Eur J Neurosci. 2006 Apr;23(8):2078-86. doi: 10.1111/j.1460-9568.2006.04735.x.
Impaired brain glucose uptake/metabolism precedes the symptoms of Alzheimer disease (AD) and is likely to play a role in the development of the disease, but the mechanism by which it contributes to AD is not understood. Because glucose uptake/metabolism regulates protein O-GlcNAcylation, and the latter modulates phosphorylation of tau inversely, we investigated, in fasting Kunming mice, whether impaired brain glucose uptake/metabolism causes abnormal hyperphosphorylation of tau and, consequently, facilitates the neurofibrillary degeneration of AD via down-regulation of tau O-GlcNAcylation. We found that fasting caused decreased tau O-GlcNAcylation and concurrent hyperphosphorylation of tau at most of the phosphorylation sites studied. The hippocampus was found more vulnerable to the tau alterations than the cerebral cortex, which is consistent with the fact that it is the hippocampus that is first affected in AD. Furthermore, hyperphosphorylation of tau induced by fasting was reversible in the brain after re-feeding. These findings provide a novel mechanism explaining how impaired brain glucose uptake/metabolism contributes to AD and suggest that it may be feasible to treat AD by reversing the abnormal hyperphosphorylation of tau at early stages of the disease.

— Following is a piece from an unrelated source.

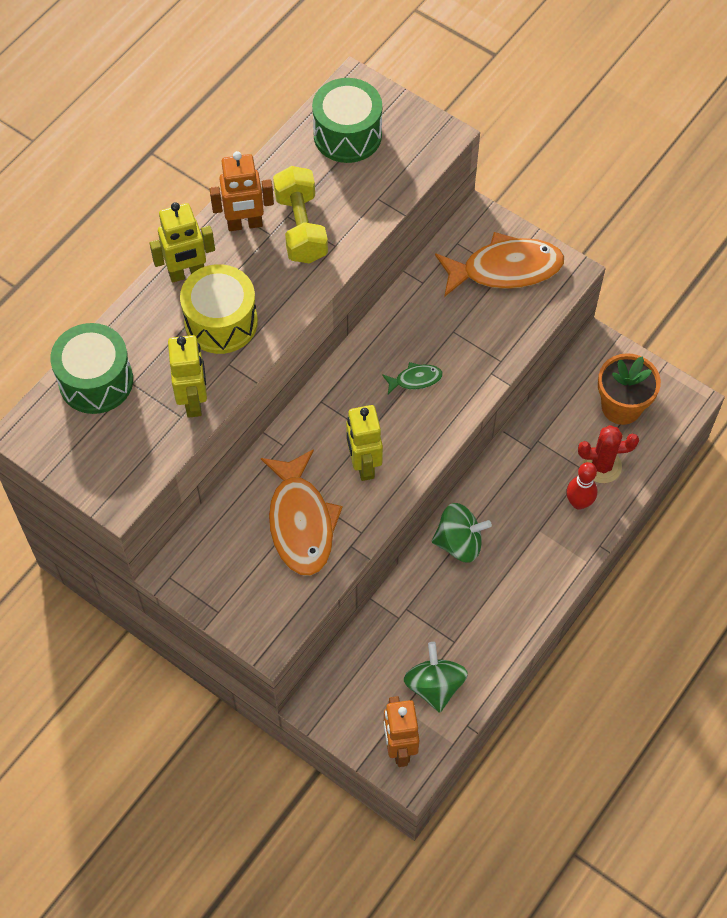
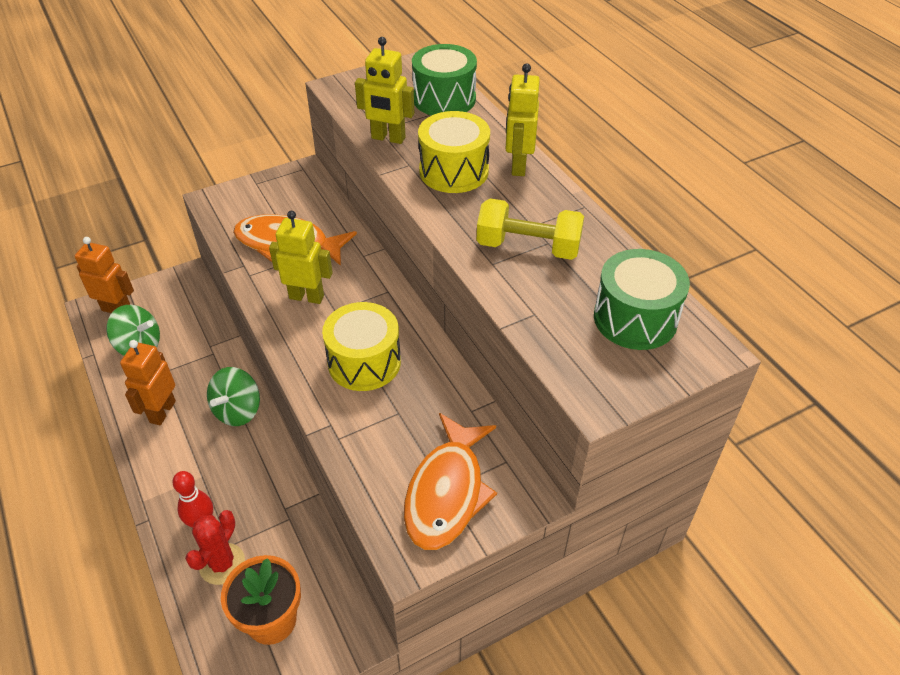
camera: 115 degrees right, 15 degrees down
orange robot [210,151,274,231] -> orange robot moved to [120,340,176,425]
green fish [382,362,443,394] -> yellow drum [322,302,401,391]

大脑葡萄糖摄取/代谢受损先于阿尔茨海默病(AD)症状出现,且可能在该疾病的发展中起作用,但目前尚不清楚其导致AD的机制。由于葡萄糖摄取/代谢调节蛋白质O-连接的N-乙酰葡糖胺化(O-GlcNAcylation),而后者又反向调节tau蛋白的磷酸化,因此我们在禁食的昆明小鼠中研究了大脑葡萄糖摄取/代谢受损是否会导致tau蛋白异常过度磷酸化,进而通过下调tau蛋白的O-GlcNAcylation促进AD的神经纤维变性。我们发现,禁食导致tau蛋白的O-GlcNAcylation减少,同时在所研究的大多数磷酸化位点tau蛋白发生过度磷酸化。结果发现,海马体比大脑皮层更容易受到tau蛋白变化的影响,这与AD中首先受影响的是海马体这一事实相符。此外,禁食诱导的tau蛋白过度磷酸化在重新喂食后在大脑中是可逆的。这些发现提供了一种新机制,解释了大脑葡萄糖摄取/代谢受损如何导致AD,并表明在疾病早期通过逆转tau蛋白的异常过度磷酸化来治疗AD可能是可行的。